3) *Для count-vectorizer* 

In [443]:
lg.fit(count_vec_lemma, y_train['Rating'])
y_pred = lg.predict(count_vec_lemma_test)
print('r_mean_squared_error: ', mean_squared_error(y_test, y_pred, squared=False))

r_mean_squared_error:  72.58931951979405


In [445]:
rfr.fit(count_vec_lemma, y_train['Rating'])
y_pred = rfr.predict(count_vec_lemma_test)
print('r_mean_squared_error: ', mean_squared_error(y_test, y_pred, squared=False))

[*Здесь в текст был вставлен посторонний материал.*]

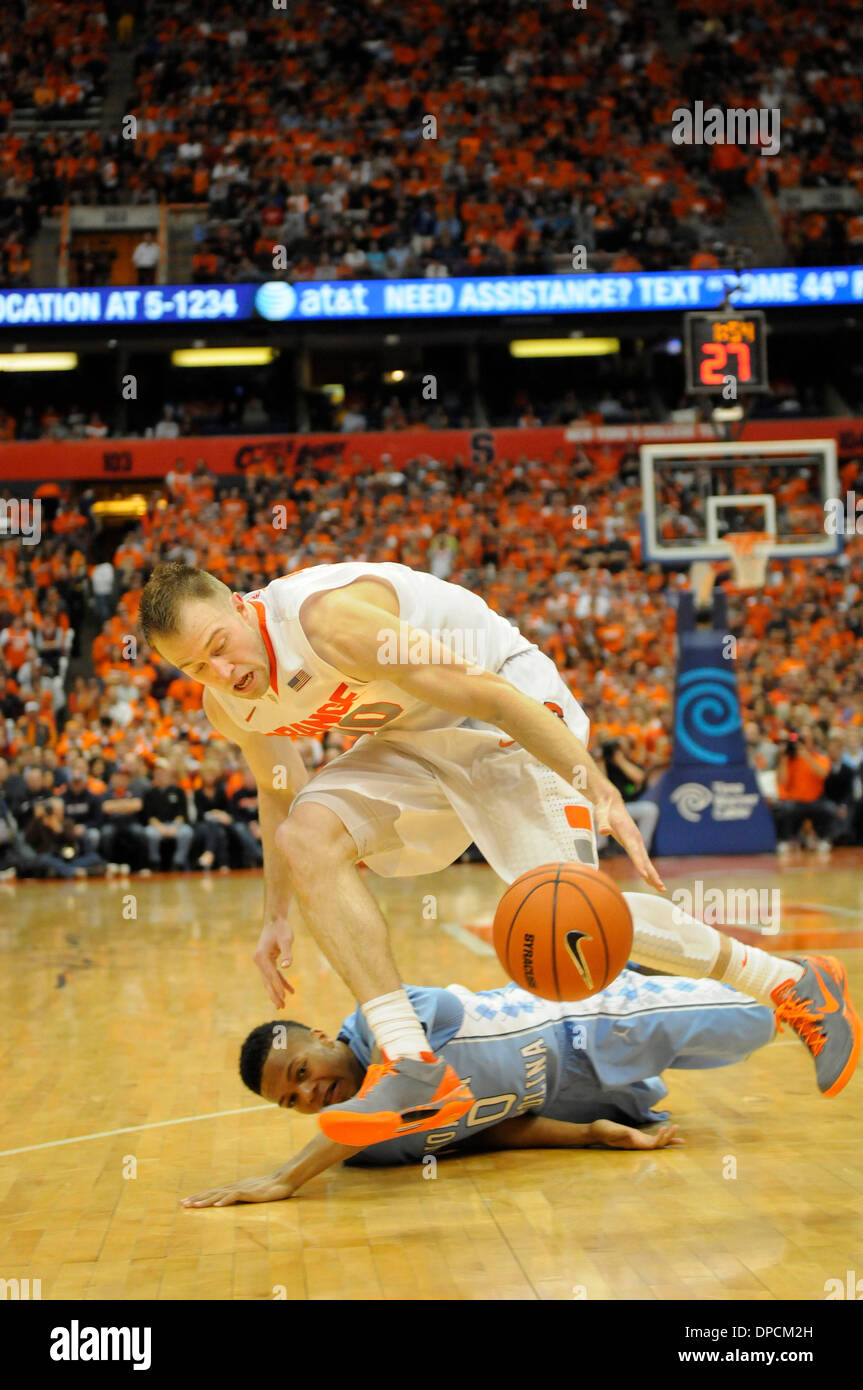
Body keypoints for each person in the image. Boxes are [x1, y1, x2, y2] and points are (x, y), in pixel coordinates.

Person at [138, 561, 861, 1151]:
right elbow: (277, 796)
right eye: (194, 667)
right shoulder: (227, 704)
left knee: (573, 913)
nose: (221, 670)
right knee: (307, 835)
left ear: (239, 603)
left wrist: (599, 785)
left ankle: (792, 982)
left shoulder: (329, 623)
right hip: (410, 742)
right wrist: (276, 916)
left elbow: (485, 695)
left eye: (219, 644)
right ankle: (413, 1063)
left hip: (503, 708)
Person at [182, 969, 774, 1206]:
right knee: (731, 1049)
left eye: (301, 1073)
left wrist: (288, 1178)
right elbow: (491, 1131)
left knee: (758, 1020)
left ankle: (803, 979)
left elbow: (396, 1086)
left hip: (586, 1020)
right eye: (292, 1101)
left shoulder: (379, 1016)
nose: (308, 1096)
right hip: (580, 1092)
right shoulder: (370, 1148)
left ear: (318, 1036)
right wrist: (589, 1134)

r_mean_squared_error:  16.173743936975214


In [444]:
gbr.fit(count_vec_lemma, y_train['Rating'])
y_pred = gbr.predict(count_vec_lemma_test)
print('r_mean_squared_error: ', mean_squared_error(y_test, y_pred, squared=False))

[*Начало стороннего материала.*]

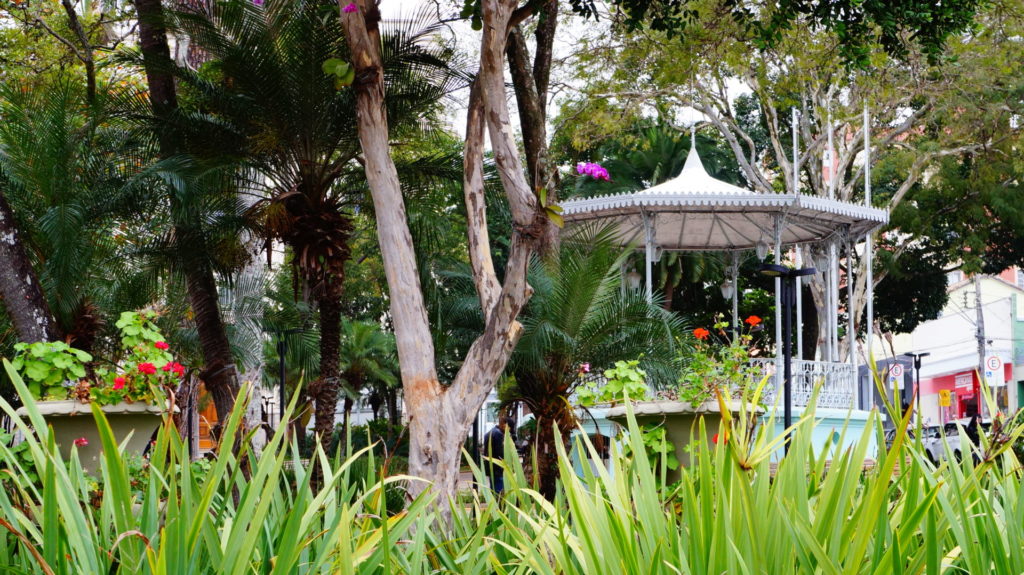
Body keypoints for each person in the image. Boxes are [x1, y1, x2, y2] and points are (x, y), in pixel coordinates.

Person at [482, 416, 511, 493]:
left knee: (493, 489)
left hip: (491, 467)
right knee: (499, 491)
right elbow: (500, 453)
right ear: (504, 425)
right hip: (498, 468)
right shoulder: (499, 434)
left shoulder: (489, 433)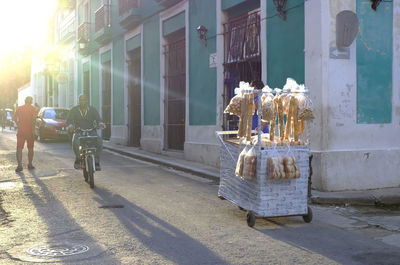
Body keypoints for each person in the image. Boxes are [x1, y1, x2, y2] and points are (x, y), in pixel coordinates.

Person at [67, 95, 105, 171]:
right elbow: (69, 119)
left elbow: (98, 118)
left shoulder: (92, 109)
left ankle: (97, 161)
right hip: (79, 131)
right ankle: (78, 158)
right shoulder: (74, 110)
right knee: (75, 142)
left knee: (99, 142)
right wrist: (70, 125)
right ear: (79, 101)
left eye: (84, 100)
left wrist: (100, 123)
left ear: (87, 101)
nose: (82, 101)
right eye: (81, 100)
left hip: (91, 131)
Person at [13, 96, 37, 172]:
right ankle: (30, 164)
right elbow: (33, 120)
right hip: (30, 131)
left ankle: (19, 165)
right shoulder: (33, 108)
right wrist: (33, 131)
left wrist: (18, 124)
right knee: (30, 148)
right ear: (31, 101)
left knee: (19, 148)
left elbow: (14, 118)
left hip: (21, 131)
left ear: (25, 100)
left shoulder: (19, 108)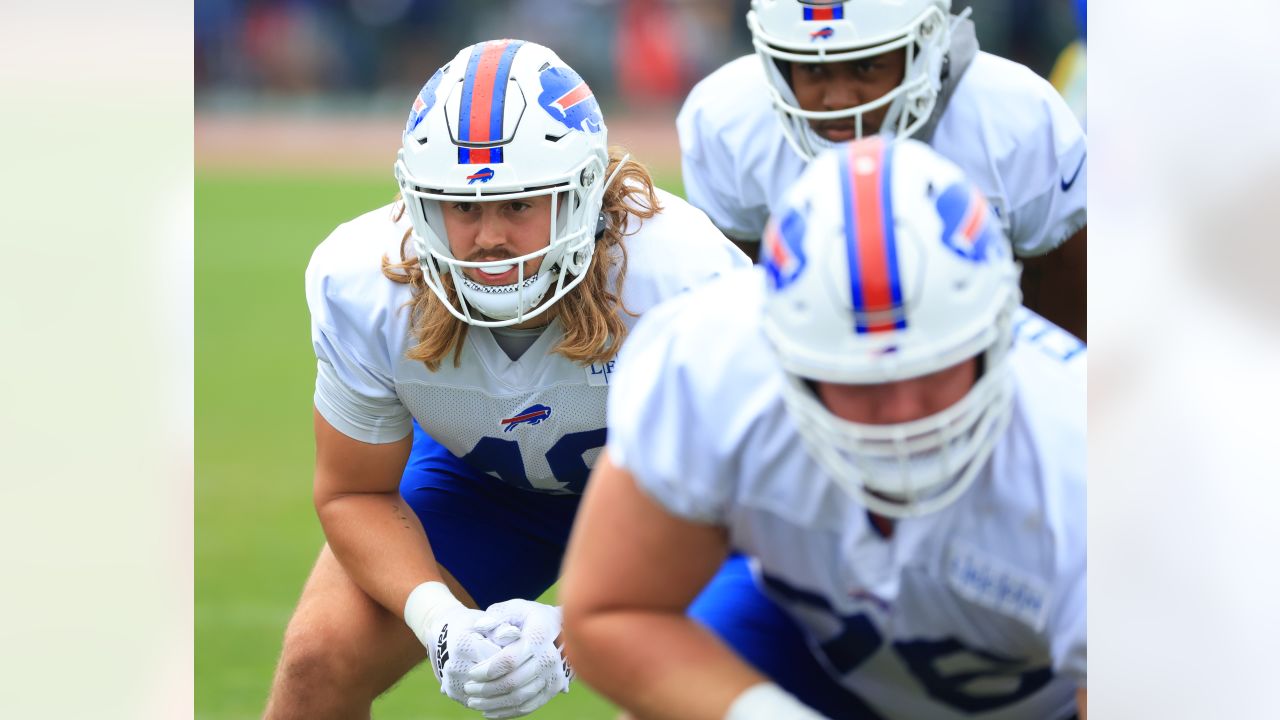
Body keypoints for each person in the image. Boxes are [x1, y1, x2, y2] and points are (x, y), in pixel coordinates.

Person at [262, 39, 749, 720]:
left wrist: (578, 632)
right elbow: (353, 492)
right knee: (320, 658)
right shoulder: (362, 283)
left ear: (585, 195)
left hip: (671, 504)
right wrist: (439, 624)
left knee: (686, 690)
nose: (489, 236)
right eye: (462, 207)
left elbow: (749, 506)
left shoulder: (683, 277)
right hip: (483, 491)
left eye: (519, 205)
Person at [560, 137, 1086, 719]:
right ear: (784, 352)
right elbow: (615, 614)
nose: (904, 416)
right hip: (808, 645)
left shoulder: (1093, 461)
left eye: (935, 368)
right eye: (862, 381)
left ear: (997, 333)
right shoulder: (709, 364)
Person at [678, 0, 1087, 340]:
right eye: (813, 68)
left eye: (866, 66)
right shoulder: (728, 123)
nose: (839, 100)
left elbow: (1066, 331)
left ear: (926, 48)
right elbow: (742, 316)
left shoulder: (1018, 120)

r_mean_squared_error:  17.33403999640288


**Вывод:**

Для данных после лемминизации самое маленькое отклонение RMSE получилось после преобразований CountVectorizer  и tf - idf равное 16 еденицам рейтинга. 


Посмотрим что будет если учесть количество положительных и отрицательных слов.


In [460]:
lg.fit(X_train[['count_pos_words', 'count_neg_words']], y_train['Rating'])
y_pred = lg.predict(X_test[['count_pos_words', 'count_neg_words']])
print('r_mean_squared_error: ', mean_squared_error(y_test, y_pred, squared=False))

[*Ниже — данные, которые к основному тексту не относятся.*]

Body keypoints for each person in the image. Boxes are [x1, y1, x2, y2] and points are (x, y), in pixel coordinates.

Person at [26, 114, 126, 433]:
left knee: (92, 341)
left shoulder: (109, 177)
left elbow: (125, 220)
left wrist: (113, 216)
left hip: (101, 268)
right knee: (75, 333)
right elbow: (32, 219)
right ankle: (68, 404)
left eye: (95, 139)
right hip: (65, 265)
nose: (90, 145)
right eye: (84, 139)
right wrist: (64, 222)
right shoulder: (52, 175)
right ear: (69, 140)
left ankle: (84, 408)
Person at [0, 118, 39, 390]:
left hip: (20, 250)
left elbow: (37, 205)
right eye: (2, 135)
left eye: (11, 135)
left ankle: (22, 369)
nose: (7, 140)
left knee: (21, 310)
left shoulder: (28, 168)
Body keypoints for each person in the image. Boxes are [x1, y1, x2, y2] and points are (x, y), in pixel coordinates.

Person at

r_mean_squared_error:  18.63909508050382


In [447]:
rfr.fit(X_train[['count_pos_words', 'count_neg_words']], y_train['Rating'])
y_pred = rfr.predict(X_test[['count_pos_words', 'count_neg_words']])
print('r_mean_squared_error: ', mean_squared_error(y_test, y_pred, squared=False))

r_mean_squared_error:  17.546953779835945


In [448]:
gbr.fit(X_train[['count_pos_words', 'count_neg_words']], y_train['Rating'])
y_pred = gbr.predict(X_test[['count_pos_words', 'count_neg_words']])
print('r_mean_squared_error: ', mean_squared_error(y_test, y_pred, squared=False))

r_mean_squared_error:  17.57948516690001


Отклонение RMSE немного больше чем при анализе текста.